REQUEST. Would you copy out, exactly as written, each line from the one containing "нравится спокойный отдых, то" to the end of the records below?

"""

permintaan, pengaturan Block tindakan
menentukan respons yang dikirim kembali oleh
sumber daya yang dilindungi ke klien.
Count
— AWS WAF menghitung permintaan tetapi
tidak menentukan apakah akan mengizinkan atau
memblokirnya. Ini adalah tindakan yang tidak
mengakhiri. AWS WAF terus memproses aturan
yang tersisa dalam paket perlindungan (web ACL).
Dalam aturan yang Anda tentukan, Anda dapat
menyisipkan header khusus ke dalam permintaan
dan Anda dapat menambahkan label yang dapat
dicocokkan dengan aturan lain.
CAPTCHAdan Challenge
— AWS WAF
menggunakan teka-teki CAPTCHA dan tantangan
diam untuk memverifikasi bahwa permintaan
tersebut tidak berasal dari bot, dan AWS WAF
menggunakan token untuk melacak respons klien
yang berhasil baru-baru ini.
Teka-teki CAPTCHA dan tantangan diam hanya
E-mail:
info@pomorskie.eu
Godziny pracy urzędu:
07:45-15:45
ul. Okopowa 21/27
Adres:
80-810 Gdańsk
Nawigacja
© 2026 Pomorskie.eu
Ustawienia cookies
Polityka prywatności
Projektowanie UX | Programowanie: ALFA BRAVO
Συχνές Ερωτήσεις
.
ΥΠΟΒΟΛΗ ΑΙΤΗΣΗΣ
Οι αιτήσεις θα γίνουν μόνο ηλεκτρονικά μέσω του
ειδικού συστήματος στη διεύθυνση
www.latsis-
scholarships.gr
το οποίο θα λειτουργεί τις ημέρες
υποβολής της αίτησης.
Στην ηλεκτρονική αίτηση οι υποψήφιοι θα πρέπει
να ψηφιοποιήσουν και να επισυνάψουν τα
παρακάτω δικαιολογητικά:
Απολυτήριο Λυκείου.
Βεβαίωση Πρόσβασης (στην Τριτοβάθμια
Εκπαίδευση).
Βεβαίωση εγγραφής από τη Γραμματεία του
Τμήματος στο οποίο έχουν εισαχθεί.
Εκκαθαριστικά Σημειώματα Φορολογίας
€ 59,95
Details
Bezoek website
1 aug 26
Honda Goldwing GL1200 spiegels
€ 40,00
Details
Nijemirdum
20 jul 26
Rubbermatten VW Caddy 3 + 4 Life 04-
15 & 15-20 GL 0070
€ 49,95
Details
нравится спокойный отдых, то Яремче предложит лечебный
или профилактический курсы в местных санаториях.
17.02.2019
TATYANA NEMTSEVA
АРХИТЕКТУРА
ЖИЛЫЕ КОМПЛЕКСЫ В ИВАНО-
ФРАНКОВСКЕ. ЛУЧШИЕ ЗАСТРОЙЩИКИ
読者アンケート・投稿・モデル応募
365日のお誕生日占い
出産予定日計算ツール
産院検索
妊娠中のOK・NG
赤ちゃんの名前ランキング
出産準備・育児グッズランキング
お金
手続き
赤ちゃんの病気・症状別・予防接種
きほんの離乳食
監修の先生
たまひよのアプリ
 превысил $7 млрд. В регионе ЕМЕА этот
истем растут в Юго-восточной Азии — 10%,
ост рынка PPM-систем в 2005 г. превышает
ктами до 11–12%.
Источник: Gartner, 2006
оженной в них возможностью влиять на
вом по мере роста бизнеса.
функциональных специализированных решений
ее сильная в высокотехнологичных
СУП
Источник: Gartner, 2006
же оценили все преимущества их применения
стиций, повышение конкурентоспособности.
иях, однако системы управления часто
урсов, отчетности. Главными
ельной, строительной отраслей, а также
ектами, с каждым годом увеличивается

"""

THE COMPLETED TASK.
нравится спокойный отдых, то Яремче предложит лечебный
или профилактический курсы в местных санаториях.
17.02.2019
TATYANA NEMTSEVA
АРХИТЕКТУРА
ЖИЛЫЕ КОМПЛЕКСЫ В ИВАНО-
ФРАНКОВСКЕ. ЛУЧШИЕ ЗАСТРОЙЩИКИ
読者アンケート・投稿・モデル応募
365日のお誕生日占い
出産予定日計算ツール
産院検索
妊娠中のOK・NG
赤ちゃんの名前ランキング
出産準備・育児グッズランキング
お金
手続き
赤ちゃんの病気・症状別・予防接種
きほんの離乳食
監修の先生
たまひよのアプリ
 превысил $7 млрд. В регионе ЕМЕА этот
истем растут в Юго-восточной Азии — 10%,
ост рынка PPM-систем в 2005 г. превышает
ктами до 11–12%.
Источник: Gartner, 2006
оженной в них возможностью влиять на
вом по мере роста бизнеса.
функциональных специализированных решений
ее сильная в высокотехнологичных
СУП
Источник: Gartner, 2006
же оценили все преимущества их применения
стиций, повышение конкурентоспособности.
иях, однако системы управления часто
урсов, отчетности. Главными
ельной, строительной отраслей, а также
ектами, с каждым годом увеличивается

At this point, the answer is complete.